__YOUR TASK__
Here are records with pictures in them. Copy all of them exactly and leave the pictures out.

····················

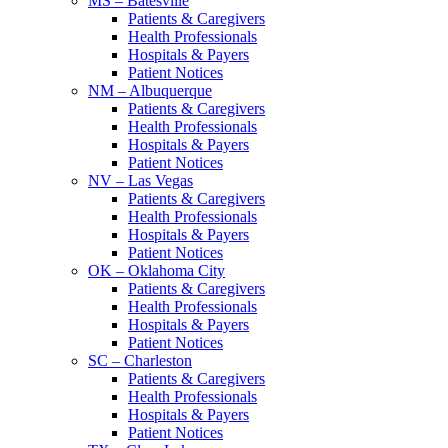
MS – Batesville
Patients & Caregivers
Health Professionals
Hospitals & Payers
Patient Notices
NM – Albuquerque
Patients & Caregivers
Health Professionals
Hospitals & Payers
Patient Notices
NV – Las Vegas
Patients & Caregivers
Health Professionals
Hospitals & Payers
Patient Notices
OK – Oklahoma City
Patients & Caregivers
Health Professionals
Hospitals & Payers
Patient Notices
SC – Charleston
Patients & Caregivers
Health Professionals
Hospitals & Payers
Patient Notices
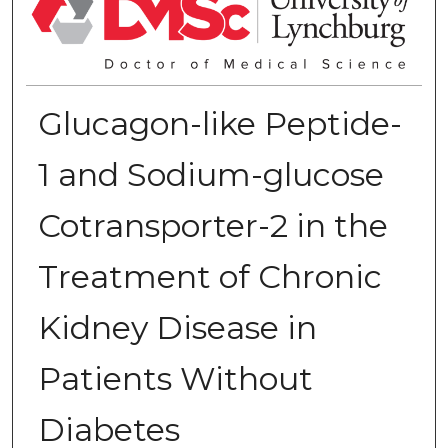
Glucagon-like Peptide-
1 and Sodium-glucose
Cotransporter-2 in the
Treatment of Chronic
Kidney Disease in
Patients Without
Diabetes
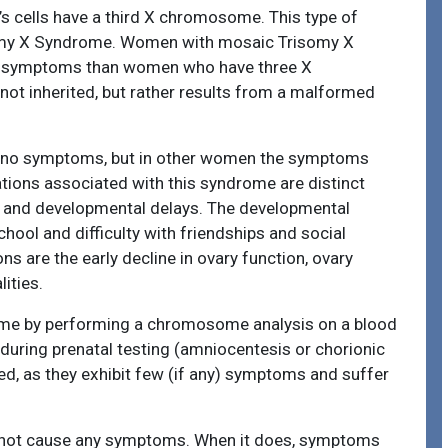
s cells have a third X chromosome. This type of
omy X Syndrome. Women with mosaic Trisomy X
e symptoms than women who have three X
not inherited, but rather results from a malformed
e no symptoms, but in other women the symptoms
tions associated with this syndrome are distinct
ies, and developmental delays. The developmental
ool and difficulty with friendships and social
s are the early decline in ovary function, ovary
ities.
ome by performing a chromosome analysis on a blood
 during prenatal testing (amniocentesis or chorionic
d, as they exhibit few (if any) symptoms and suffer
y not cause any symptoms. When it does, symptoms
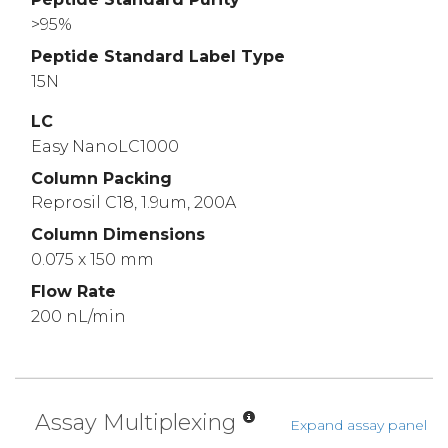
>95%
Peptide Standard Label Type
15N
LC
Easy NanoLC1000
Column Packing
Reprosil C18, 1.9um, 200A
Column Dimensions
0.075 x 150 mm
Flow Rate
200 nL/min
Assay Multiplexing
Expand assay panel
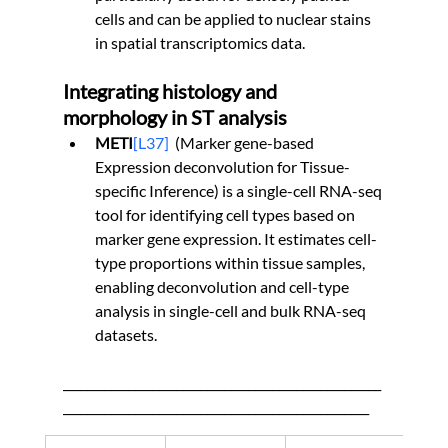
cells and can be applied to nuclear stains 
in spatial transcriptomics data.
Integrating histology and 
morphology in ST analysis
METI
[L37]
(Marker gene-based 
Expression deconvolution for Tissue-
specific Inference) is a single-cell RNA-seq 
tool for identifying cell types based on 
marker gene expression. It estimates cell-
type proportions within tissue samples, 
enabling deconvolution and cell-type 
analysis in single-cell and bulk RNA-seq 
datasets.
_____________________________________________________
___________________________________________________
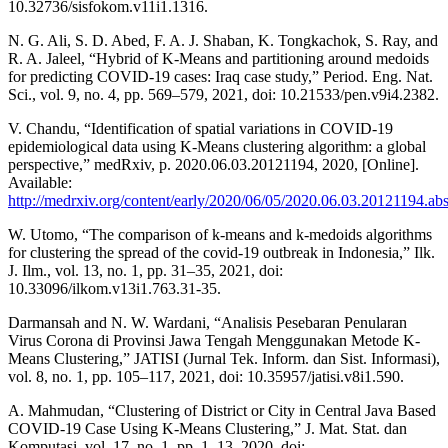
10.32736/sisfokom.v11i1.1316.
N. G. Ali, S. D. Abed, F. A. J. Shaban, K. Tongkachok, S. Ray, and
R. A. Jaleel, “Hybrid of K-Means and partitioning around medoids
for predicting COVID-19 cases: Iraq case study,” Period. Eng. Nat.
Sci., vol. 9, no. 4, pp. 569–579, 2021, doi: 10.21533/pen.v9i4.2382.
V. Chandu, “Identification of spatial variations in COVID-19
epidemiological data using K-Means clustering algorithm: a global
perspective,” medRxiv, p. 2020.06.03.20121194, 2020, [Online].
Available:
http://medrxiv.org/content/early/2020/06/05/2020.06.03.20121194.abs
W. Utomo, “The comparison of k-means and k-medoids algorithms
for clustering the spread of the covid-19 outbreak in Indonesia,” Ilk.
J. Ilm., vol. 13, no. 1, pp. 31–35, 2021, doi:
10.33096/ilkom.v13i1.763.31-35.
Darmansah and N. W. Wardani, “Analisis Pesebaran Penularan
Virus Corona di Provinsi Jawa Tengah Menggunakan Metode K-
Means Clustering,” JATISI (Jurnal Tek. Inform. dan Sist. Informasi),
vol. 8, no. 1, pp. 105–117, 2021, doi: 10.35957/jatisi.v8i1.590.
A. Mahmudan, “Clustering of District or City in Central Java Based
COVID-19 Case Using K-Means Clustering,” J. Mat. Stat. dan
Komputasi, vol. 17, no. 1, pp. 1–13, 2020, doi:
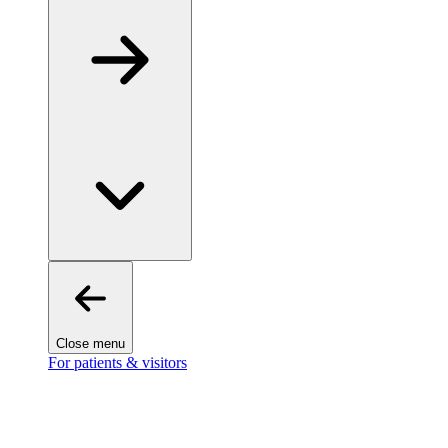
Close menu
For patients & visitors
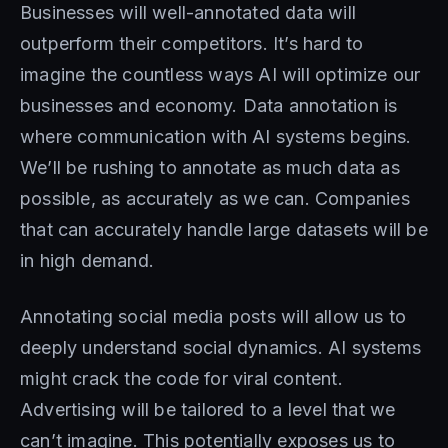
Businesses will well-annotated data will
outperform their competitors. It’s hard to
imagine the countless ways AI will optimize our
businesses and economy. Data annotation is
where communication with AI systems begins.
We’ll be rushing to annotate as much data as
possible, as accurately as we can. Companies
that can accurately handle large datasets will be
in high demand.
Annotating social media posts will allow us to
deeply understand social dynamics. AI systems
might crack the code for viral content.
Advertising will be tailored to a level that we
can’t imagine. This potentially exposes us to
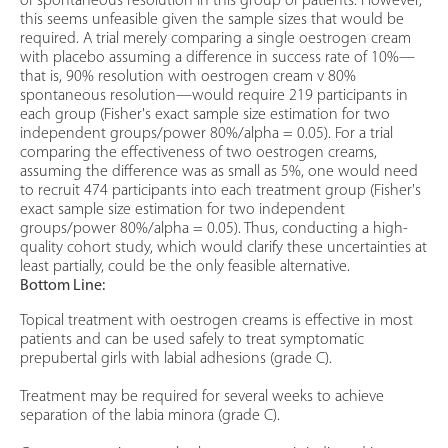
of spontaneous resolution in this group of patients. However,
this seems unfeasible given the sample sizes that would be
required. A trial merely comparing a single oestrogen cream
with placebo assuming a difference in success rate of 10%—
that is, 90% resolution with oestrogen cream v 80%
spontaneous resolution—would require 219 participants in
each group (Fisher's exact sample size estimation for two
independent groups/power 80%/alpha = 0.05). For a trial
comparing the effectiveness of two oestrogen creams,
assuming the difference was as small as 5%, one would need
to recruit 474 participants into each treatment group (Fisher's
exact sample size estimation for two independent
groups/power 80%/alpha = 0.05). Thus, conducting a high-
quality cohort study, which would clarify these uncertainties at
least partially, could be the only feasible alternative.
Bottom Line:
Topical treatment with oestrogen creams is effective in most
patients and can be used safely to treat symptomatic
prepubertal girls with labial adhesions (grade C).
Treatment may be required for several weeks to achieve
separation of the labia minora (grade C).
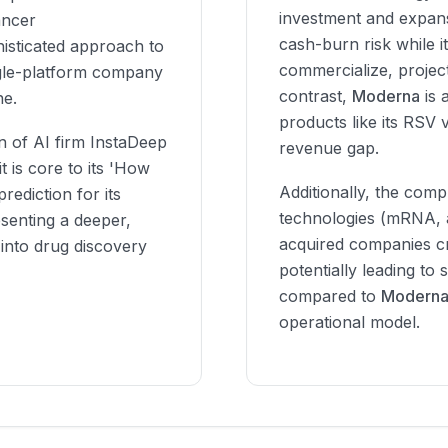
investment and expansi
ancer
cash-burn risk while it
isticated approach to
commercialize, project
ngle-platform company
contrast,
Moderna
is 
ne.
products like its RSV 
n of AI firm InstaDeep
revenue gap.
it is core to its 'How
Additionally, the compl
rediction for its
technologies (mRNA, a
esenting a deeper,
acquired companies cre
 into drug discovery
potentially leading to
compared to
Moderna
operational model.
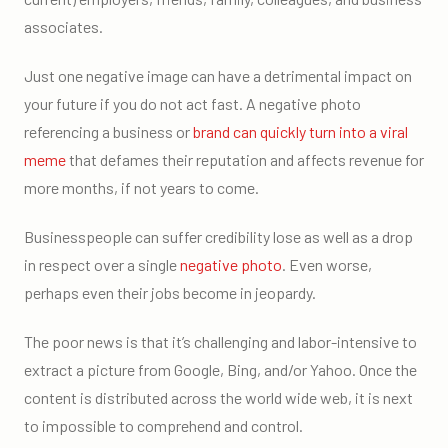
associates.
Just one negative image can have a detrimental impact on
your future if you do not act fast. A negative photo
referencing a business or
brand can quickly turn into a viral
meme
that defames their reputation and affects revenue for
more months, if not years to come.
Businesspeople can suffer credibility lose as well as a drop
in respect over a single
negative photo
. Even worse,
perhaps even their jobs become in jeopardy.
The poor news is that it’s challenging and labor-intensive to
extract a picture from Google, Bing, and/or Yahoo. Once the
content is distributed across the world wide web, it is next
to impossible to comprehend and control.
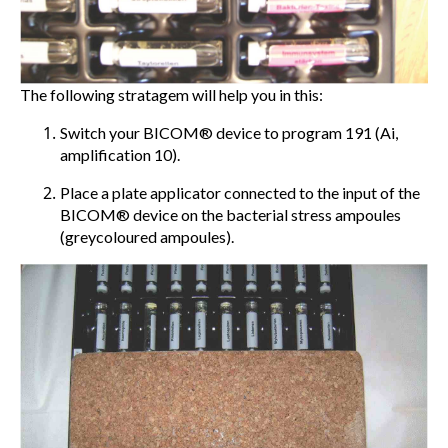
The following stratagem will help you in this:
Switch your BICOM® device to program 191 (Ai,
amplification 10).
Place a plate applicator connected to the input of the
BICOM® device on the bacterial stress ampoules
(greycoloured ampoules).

····················

__RESPONSE BOX__
MS – Batesville
Patients & Caregivers
Health Professionals
Hospitals & Payers
Patient Notices
NM – Albuquerque
Patients & Caregivers
Health Professionals
Hospitals & Payers
Patient Notices
NV – Las Vegas
Patients & Caregivers
Health Professionals
Hospitals & Payers
Patient Notices
OK – Oklahoma City
Patients & Caregivers
Health Professionals
Hospitals & Payers
Patient Notices
SC – Charleston
Patients & Caregivers
Health Professionals
Hospitals & Payers
Patient Notices
Glucagon-like Peptide-
1 and Sodium-glucose
Cotransporter-2 in the
Treatment of Chronic
Kidney Disease in
Patients Without
Diabetes
s cells have a third X chromosome. This type of
omy X Syndrome. Women with mosaic Trisomy X
e symptoms than women who have three X
not inherited, but rather results from a malformed
e no symptoms, but in other women the symptoms
tions associated with this syndrome are distinct
ies, and developmental delays. The developmental
ool and difficulty with friendships and social
s are the early decline in ovary function, ovary
ities.
ome by performing a chromosome analysis on a blood
 during prenatal testing (amniocentesis or chorionic
d, as they exhibit few (if any) symptoms and suffer
y not cause any symptoms. When it does, symptoms
>95%
Peptide Standard Label Type
15N
LC
Easy NanoLC1000
Column Packing
Reprosil C18, 1.9um, 200A
Column Dimensions
0.075 x 150 mm
Flow Rate
200 nL/min
Assay Multiplexing
Expand assay panel
cells and can be applied to nuclear stains 
in spatial transcriptomics data.
Integrating histology and 
morphology in ST analysis
METI
[L37]
(Marker gene-based 
Expression deconvolution for Tissue-
specific Inference) is a single-cell RNA-seq 
tool for identifying cell types based on 
marker gene expression. It estimates cell-
type proportions within tissue samples, 
enabling deconvolution and cell-type 
analysis in single-cell and bulk RNA-seq 
datasets.
_____________________________________________________
___________________________________________________
10.32736/sisfokom.v11i1.1316.
N. G. Ali, S. D. Abed, F. A. J. Shaban, K. Tongkachok, S. Ray, and
R. A. Jaleel, “Hybrid of K-Means and partitioning around medoids
for predicting COVID-19 cases: Iraq case study,” Period. Eng. Nat.
Sci., vol. 9, no. 4, pp. 569–579, 2021, doi: 10.21533/pen.v9i4.2382.
V. Chandu, “Identification of spatial variations in COVID-19
epidemiological data using K-Means clustering algorithm: a global
perspective,” medRxiv, p. 2020.06.03.20121194, 2020, [Online].
Available:
http://medrxiv.org/content/early/2020/06/05/2020.06.03.20121194.abs
W. Utomo, “The comparison of k-means and k-medoids algorithms
for clustering the spread of the covid-19 outbreak in Indonesia,” Ilk.
J. Ilm., vol. 13, no. 1, pp. 31–35, 2021, doi:
10.33096/ilkom.v13i1.763.31-35.
Darmansah and N. W. Wardani, “Analisis Pesebaran Penularan
Virus Corona di Provinsi Jawa Tengah Menggunakan Metode K-
Means Clustering,” JATISI (Jurnal Tek. Inform. dan Sist. Informasi),
vol. 8, no. 1, pp. 105–117, 2021, doi: 10.35957/jatisi.v8i1.590.
A. Mahmudan, “Clustering of District or City in Central Java Based
COVID-19 Case Using K-Means Clustering,” J. Mat. Stat. dan
Komputasi, vol. 17, no. 1, pp. 1–13, 2020, doi:
Close menu
For patients & visitors
Businesses will well-annotated data will
outperform their competitors. It’s hard to
imagine the countless ways AI will optimize our
businesses and economy. Data annotation is
where communication with AI systems begins.
We’ll be rushing to annotate as much data as
possible, as accurately as we can. Companies
that can accurately handle large datasets will be
in high demand.
Annotating social media posts will allow us to
deeply understand social dynamics. AI systems
might crack the code for viral content.
Advertising will be tailored to a level that we
can’t imagine. This potentially exposes us to
of spontaneous resolution in this group of patients. However,
this seems unfeasible given the sample sizes that would be
required. A trial merely comparing a single oestrogen cream
with placebo assuming a difference in success rate of 10%—
that is, 90% resolution with oestrogen cream v 80%
spontaneous resolution—would require 219 participants in
each group (Fisher's exact sample size estimation for two
independent groups/power 80%/alpha = 0.05). For a trial
comparing the effectiveness of two oestrogen creams,
assuming the difference was as small as 5%, one would need
to recruit 474 participants into each treatment group (Fisher's
exact sample size estimation for two independent
groups/power 80%/alpha = 0.05). Thus, conducting a high-
quality cohort study, which would clarify these uncertainties at
least partially, could be the only feasible alternative.
Bottom Line:
Topical treatment with oestrogen creams is effective in most
patients and can be used safely to treat symptomatic
prepubertal girls with labial adhesions (grade C).
Treatment may be required for several weeks to achieve
separation of the labia minora (grade C).
investment and expansi
ancer
cash-burn risk while it
isticated approach to
commercialize, project
ngle-platform company
contrast,
Moderna
is 
ne.
products like its RSV 
n of AI firm InstaDeep
revenue gap.
it is core to its 'How
Additionally, the compl
rediction for its
technologies (mRNA, a
esenting a deeper,
acquired companies cre
 into drug discovery
potentially leading to
compared to
Moderna
operational model.
associates.
Just one negative image can have a detrimental impact on
your future if you do not act fast. A negative photo
referencing a business or
brand can quickly turn into a viral
meme
that defames their reputation and affects revenue for
more months, if not years to come.
Businesspeople can suffer credibility lose as well as a drop
in respect over a single
negative photo
. Even worse,
perhaps even their jobs become in jeopardy.
The poor news is that it’s challenging and labor-intensive to
extract a picture from Google, Bing, and/or Yahoo. Once the
content is distributed across the world wide web, it is next
to impossible to comprehend and control.
The following stratagem will help you in this:
Switch your BICOM® device to program 191 (Ai,
amplification 10).
Place a plate applicator connected to the input of the
BICOM® device on the bacterial stress ampoules
(greycoloured ampoules).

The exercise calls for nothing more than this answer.